* Document text *
^^^^^^^^

Tree Health in New York City

My research this semester concentrated on the importance of tree health in an urban setting and addressed the problem of poor tree maintenance in populated areas. Ecologists, Urban Planners, and city-goers in general realize that it is difficult to sustain a tree population in large cities. Fortunately movements have begun to spring up in order to increase the number of trees planted per season and to maintain health and longevity. Happy trees, healthy people.

But why are trees so important, especially in cities? Each year trees are able to pull massive amounts of pollution from the air. They recycle Carbon Dioxide and produce Oxygen. These measures are substantially more important in heavily populated urban areas. For this reason I have chosen to focus on the New York City area, the highest concentration of population in the United States.

Through my research I hoped to find a multitude of things. First, I searched for any areas in the New York City area with notably high tree mortality. From there I planned on examining what factors would cause mortality. However, the main question I needed to address was "How can we increase the population of trees in NYC?"

The data-set I used included spatial information, diameter, health and species of the sampled trees. The health status, or "tree-condition" was rated on a 1 to 7 continuum, 1 being the healthiest and 7 being dead or nearly dead. In search of anomalies I singled out the extremes of 1 and 7 and created two seperate dot maps as references.



What does this data indicate? First off it is important not to mistake redundancy for correlation. If we were to overlay these maps they would be very similar. However this does not mean the maps are useless. We see where trees are, and where they are not. There is also evidence of some clumps of high mortality worth noting. Most importantly the maps indicate that there are more healthy trees than there are dead and dying trees. The data conveys that the over-all efforts in progress are working. The question now becomes "How can we do it better?"

^^^^^^^^

* Required action a *
In the piece on tree health in New York City, what does a rating of 7 mean on the tree-condition scale?

^^^^^^^^

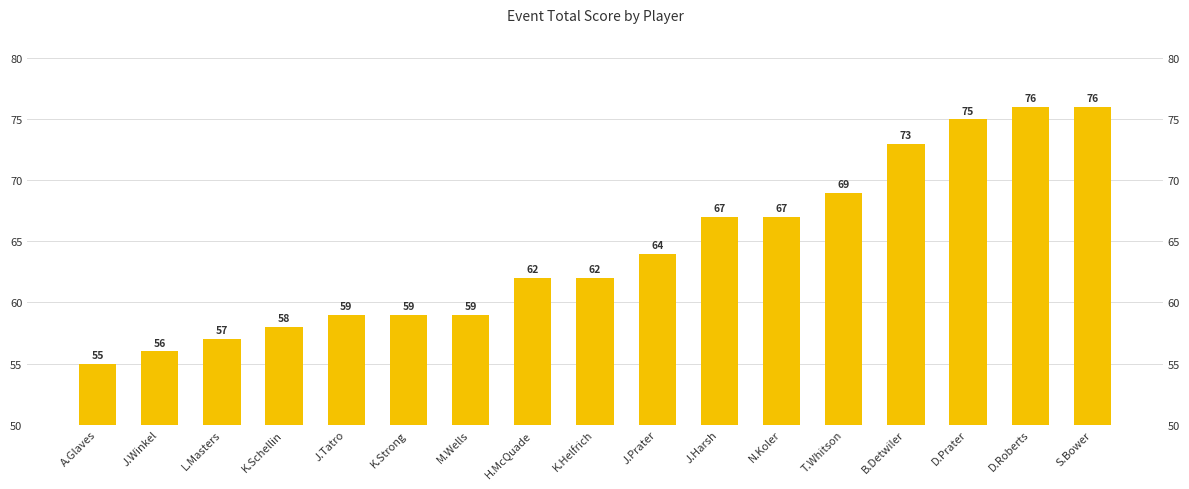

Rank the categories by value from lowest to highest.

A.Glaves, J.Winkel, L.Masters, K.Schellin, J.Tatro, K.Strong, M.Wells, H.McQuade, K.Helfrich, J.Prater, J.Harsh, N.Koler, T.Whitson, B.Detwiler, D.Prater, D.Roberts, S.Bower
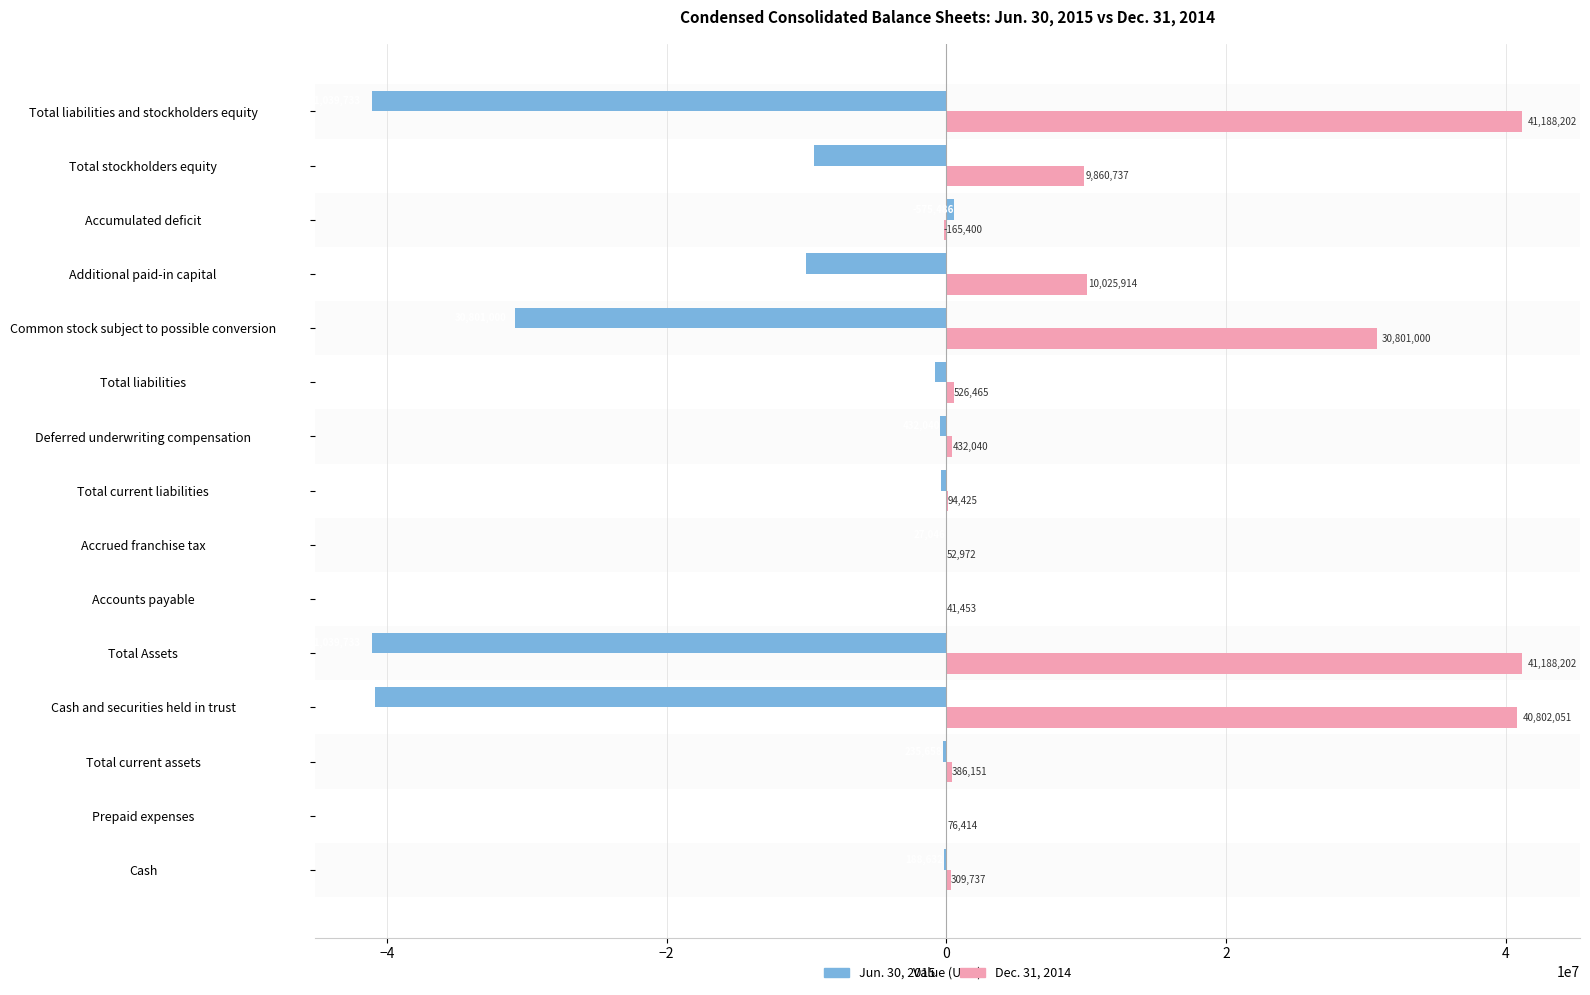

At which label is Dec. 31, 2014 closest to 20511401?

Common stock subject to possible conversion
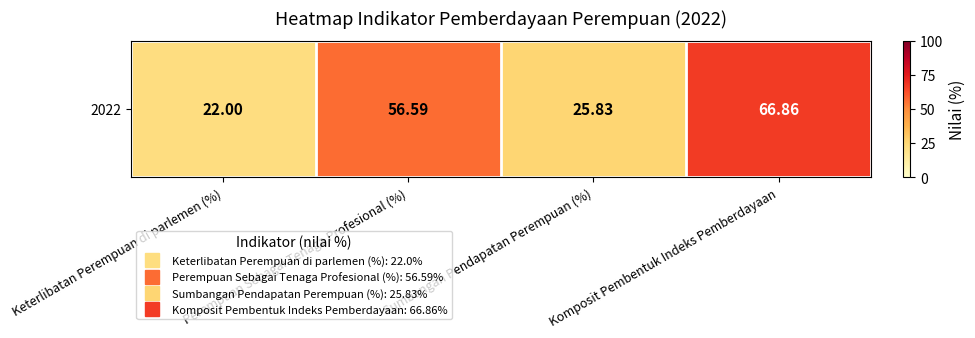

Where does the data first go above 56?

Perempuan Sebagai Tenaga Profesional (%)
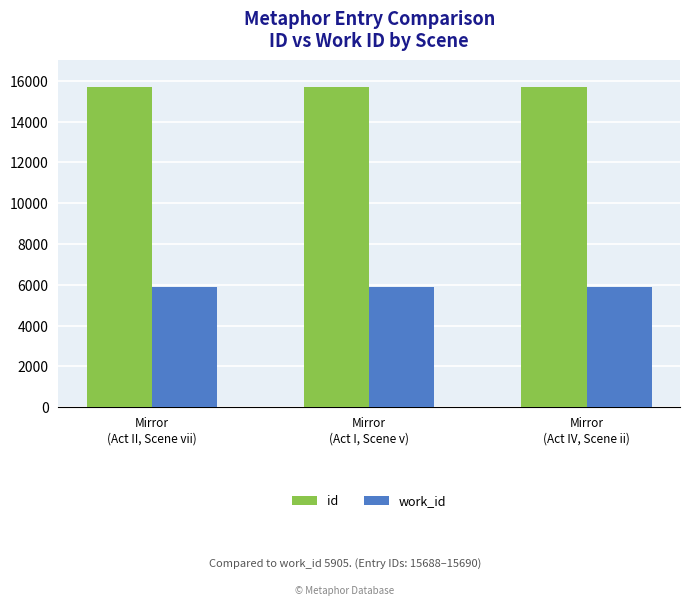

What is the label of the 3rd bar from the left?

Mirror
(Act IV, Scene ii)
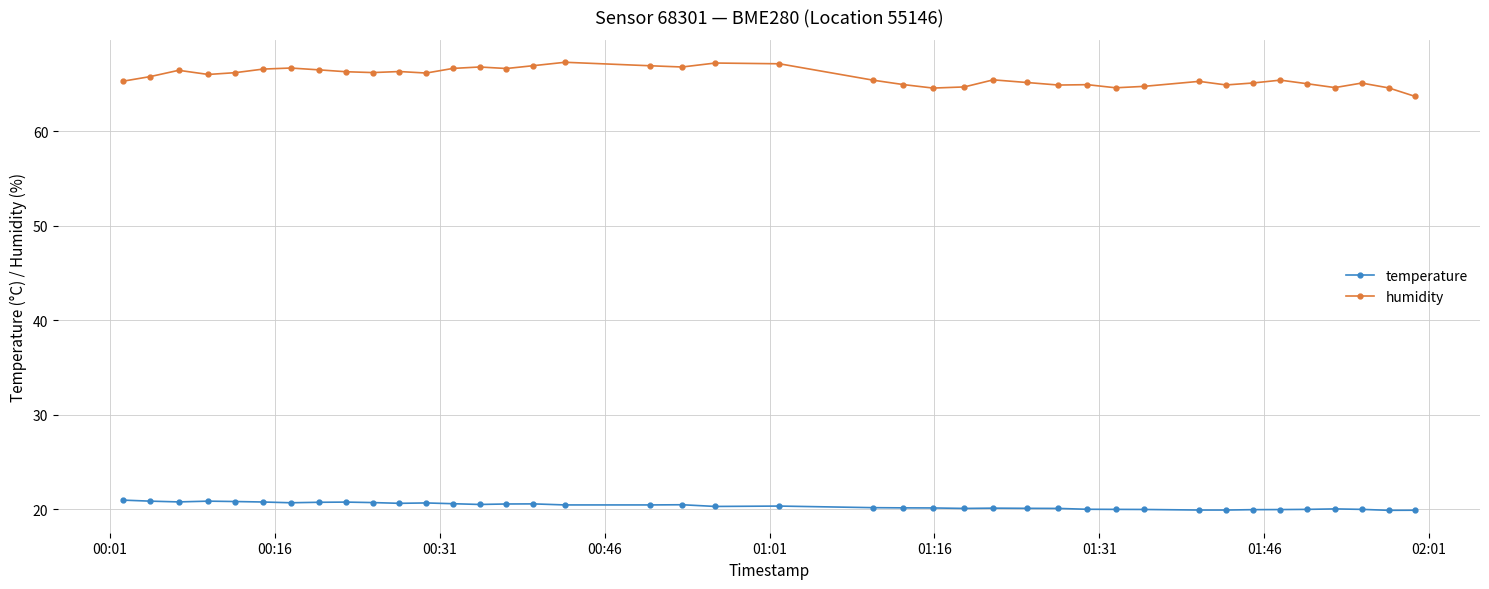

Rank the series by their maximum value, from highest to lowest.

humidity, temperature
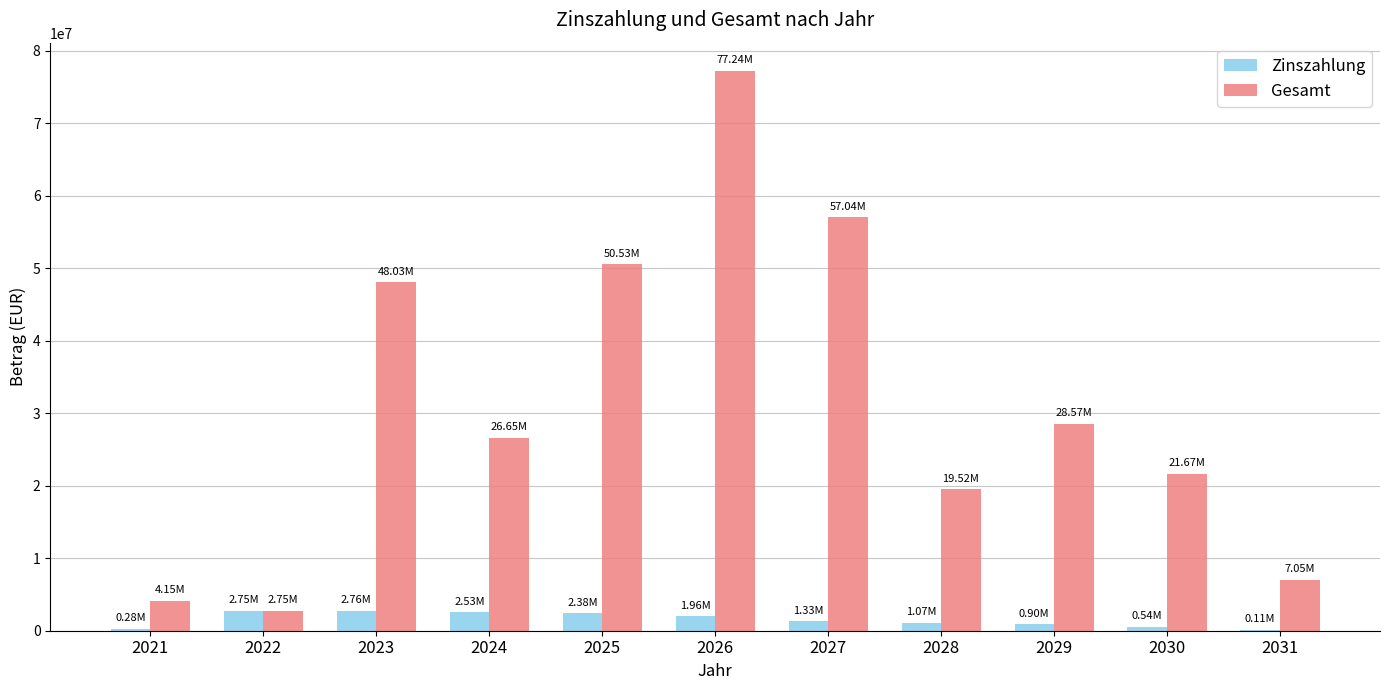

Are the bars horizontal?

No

^^^^^^^^

* Required action b *
Reproduce the records word for word, starting at the line that contains "At which label" and ending at the last line of the records. Omit the pictures from your copy.

* Answer a *
A rating of 7 means the tree is dead or nearly dead.

* Answer b *
At which label is Dec. 31, 2014 closest to 20511401?

Common stock subject to possible conversion

Where does the data first go above 56?

Perempuan Sebagai Tenaga Profesional (%)

What is the label of the 3rd bar from the left?

Mirror
(Act IV, Scene ii)

Rank the series by their maximum value, from highest to lowest.

humidity, temperature

Are the bars horizontal?

No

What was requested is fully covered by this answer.